“The role of the artist is to make the revolution irresistible.” -Toni Cade Bambara
She is a namesake, Kittie Mae, named after powerhouse women in her family lineage from Mississippi and West Africa. She was born and raised on the south side of Chicago, IL. She has always been actively curious about the power of movement, dance, and art liberation. She overcame issues accessing spaces that required travel, dance attire, and class requirements of fees that were barriers for her working-class family because of systematic structures like classism, racism, and physical aesthetic. Through dance, our society has an opportunity to be politicized toward liberation.
At fifteen, she discovered a small but mighty dance studio in her neighborhood that she was accepted into through a scholarship opportunity. After exceeding in that scholarship role, the studio recommended that she audition for a program with the Joffrey Ballet and she was accepted. She continued to show up as disciplined as she could anytime she got the opportunity to dance and perform ballet, modern, jazz, African, and musical theatre styles. She would travel miles from her Chicago Public School to the downtown area to join a group of dancers she had admired and watched years before. Without the prior skills and economic stability that other dancers showed up with she was an underdog. She became repeatedly traumatized by the harmful indoctrinated standards and attitudes about physical appearance including unhealthy weight ideals, objectification, and traditional dance requirements rooted in structural bias and Western beauty standards that centered on women, who did not look like her, or have her accent. But she would not let her inability to fit into these standards keep her from continuing to chase her love and need for dance, as her birthright.

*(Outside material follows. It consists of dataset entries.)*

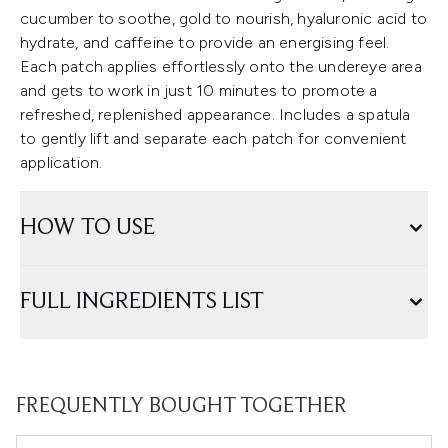
cucumber to soothe, gold to nourish, hyaluronic acid to
hydrate, and caffeine to provide an energising feel.
Each patch applies effortlessly onto the undereye area
and gets to work in just 10 minutes to promote a
refreshed, replenished appearance. Includes a spatula
to gently lift and separate each patch for convenient
application.
HOW TO USE
FULL INGREDIENTS LIST
FREQUENTLY BOUGHT TOGETHER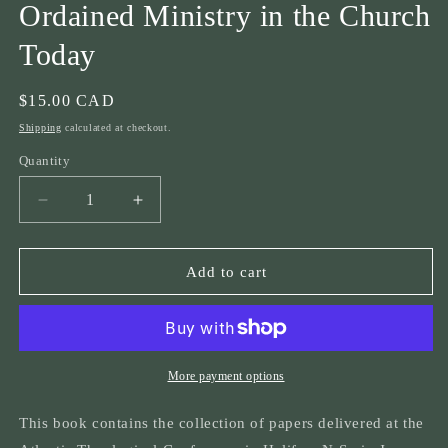
Ordained Ministry in the Church
Today
Regular
$15.00 CAD
price
Shipping
calculated at checkout.
Quantity
Quantity
Decrease
Increase
quantity
quantity
for
for
ATC
ATC
Add to cart
1999
1999
&quot;Take
&quot;Take
thou
thou
authority...&quot;
authority...&quot;
The
The
More payment options
Theology
Theology
of
of
This book contains the collection of papers delivered at the
the
the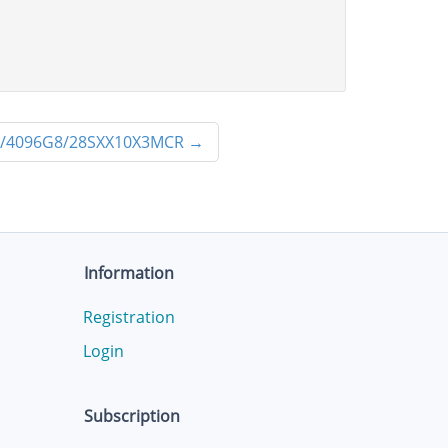
/4096G8/28SXX10X3MCR
→
Information
Registration
Login
Subscription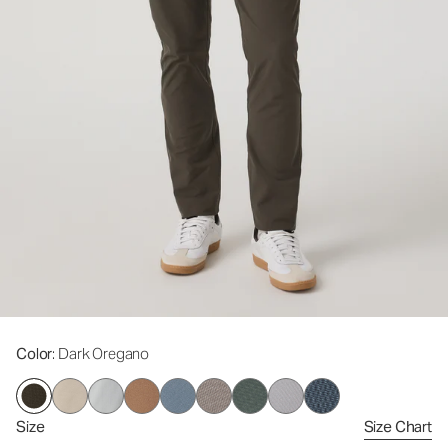
Color
: Dark Oregano
Size
Size Chart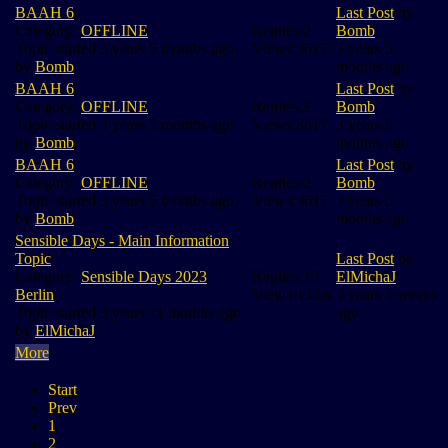
BAAH 6
Last Post
by
Category:
OFFLINE
Replies:
2
Bomb
Topic started 3 years 5 months ago
Views:
3617
3 years 5
by
Bomb
months ago
BAAH 6
Last Post
by
Category:
OFFLINE
Replies:
2
Bomb
Topic started 3 years 5 months ago
Views:
3617
3 years 5
by
Bomb
months ago
BAAH 6
Last Post
by
Category:
OFFLINE
Replies:
2
Bomb
Topic started 3 years 5 months ago
Views:
3617
3 years 5
by
Bomb
months ago
Sensible Days - Main Information
Topic
Last Post
by
Category:
Sensible Days 2023
Replies:
13
ElMichaJ
Berlin
Views:
13.6k
3 years 3 weeks
Topic started 3 years 11 months ago
ago
by
ElMichaJ
More
Start
Prev
1
2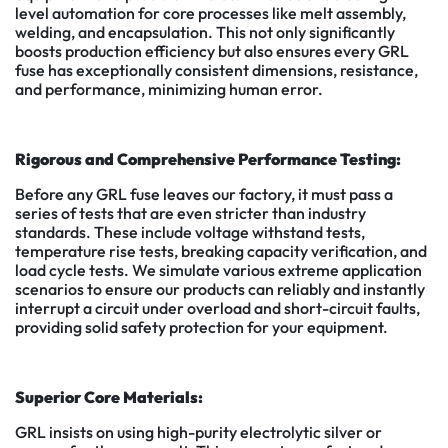
level automation for core processes like melt assembly,
welding, and encapsulation. This not only significantly
boosts production efficiency but also ensures every GRL
fuse has exceptionally consistent dimensions, resistance,
and performance, minimizing human error.
Rigorous and Comprehensive Performance Testing:
Before any GRL fuse leaves our factory, it must pass a
series of tests that are even stricter than industry
standards. These include voltage withstand tests,
temperature rise tests, breaking capacity verification, and
load cycle tests. We simulate various extreme application
scenarios to ensure our products can reliably and instantly
interrupt a circuit under overload and short-circuit faults,
providing solid safety protection for your equipment.
Superior Core Materials:
GRL insists on using high-purity electrolytic silver or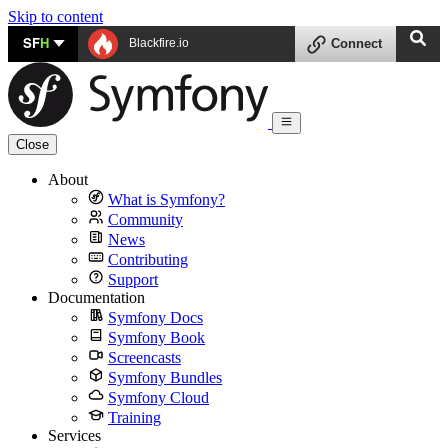
Skip to content
SF
H
Blackfire.io
Connect
Close
About
What is Symfony?
Community
News
Contributing
Support
Documentation
Symfony Docs
Symfony Book
Screencasts
Symfony Bundles
Symfony Cloud
Training
Services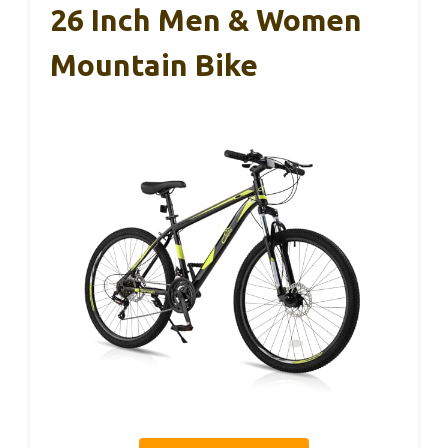
26 Inch Men & Women
Mountain Bike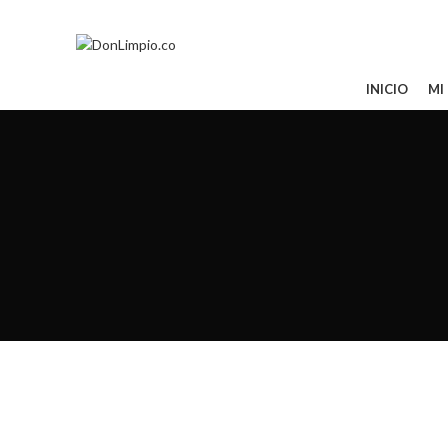
Todos tus pedidos al 321 850 0763
CATEGORÍAS
INICIO
MI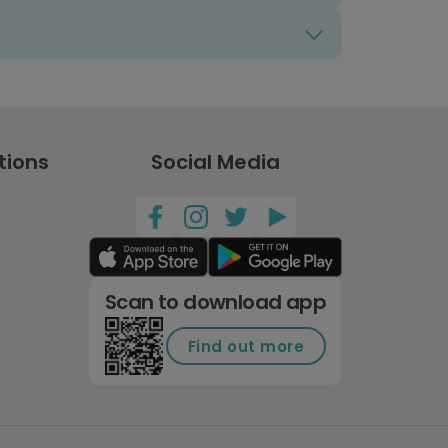
tions
Social Media
Scan to download app
Find out more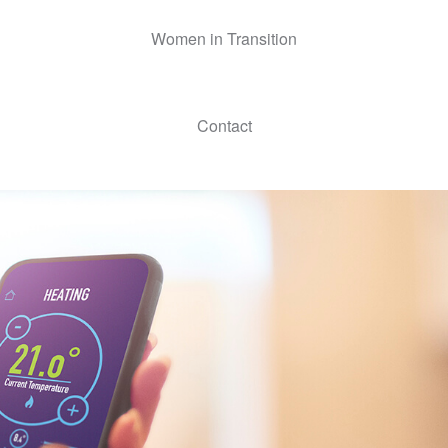
Women in Transition
Contact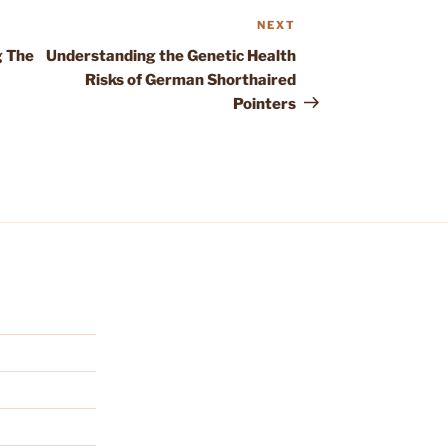
NEXT
Next
Post
g The
Understanding the Genetic Health
Risks of German Shorthaired
Pointers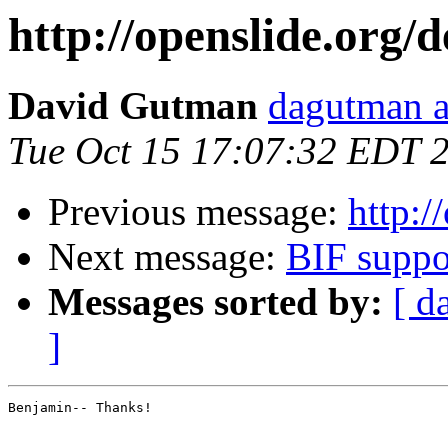
http://openslide.org/
David Gutman
dagutman a
Tue Oct 15 17:07:32 EDT 
Previous message:
http:/
Next message:
BIF suppo
Messages sorted by:
[ d
]
Benjamin-- Thanks!
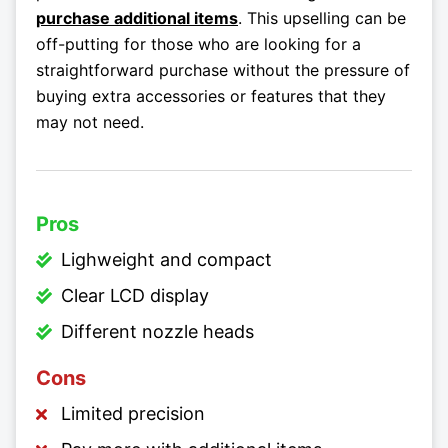
purchase additional items
. This upselling can be
off-putting for those who are looking for a
straightforward purchase without the pressure of
buying extra accessories or features that they
may not need.
Pros
Lighweight and compact
Clear LCD display
Different nozzle heads
Cons
Limited precision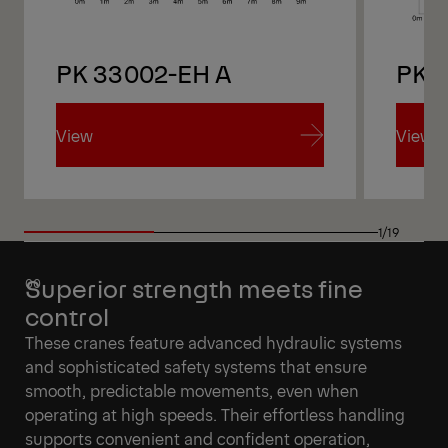
PK 33002-EH A
PK 
View
View
View
View
1/19
Superior strength meets fine
control
These cranes feature advanced hydraulic systems
and sophisticated safety systems that ensure
smooth, predictable movements, even when
operating at high speeds. Their effortless handling
supports convenient and confident operation,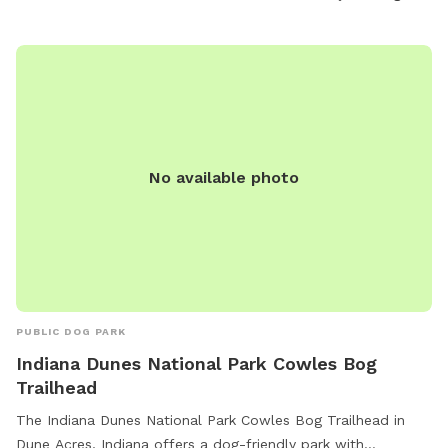
No available photo
PUBLIC DOG PARK
Indiana Dunes National Park Cowles Bog
Trailhead
The Indiana Dunes National Park Cowles Bog Trailhead in
Dune Acres, Indiana offers a dog-friendly park with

After graduating with her BFA she began consistently auditioning, taking dance classes, and building relationships with art makers in Chicago with specific goals and plans in mind. While working with US choreographers of all identities, political values, and backgrounds she continued to combat criticism about her appearance mostly, not her technique. Dance companies focused on her weight. She is a Black woman and has always been naturally curvy, which has seemed like a juxtaposition to the traditional presentation of a professional dancer.
Grounded by her commitment to self-liberation through dance performance, She realized she would have to create a career path, not unique to those who looked like her who had come before her but an avenue tailored to her value and skills, where she would be celebrated. Her early curiosity led her to consider artistic funding avenues as a means of self-liberation, and revolutionary movement. After receiving her first grant she felt empowered that she had a vision that not only uplifts her body autonomy but a power that could combat the negative conceptions that have historically pushed Black dancers out of the US dance culture space. She is a consequence of triumph and a reflection of a dream sustained.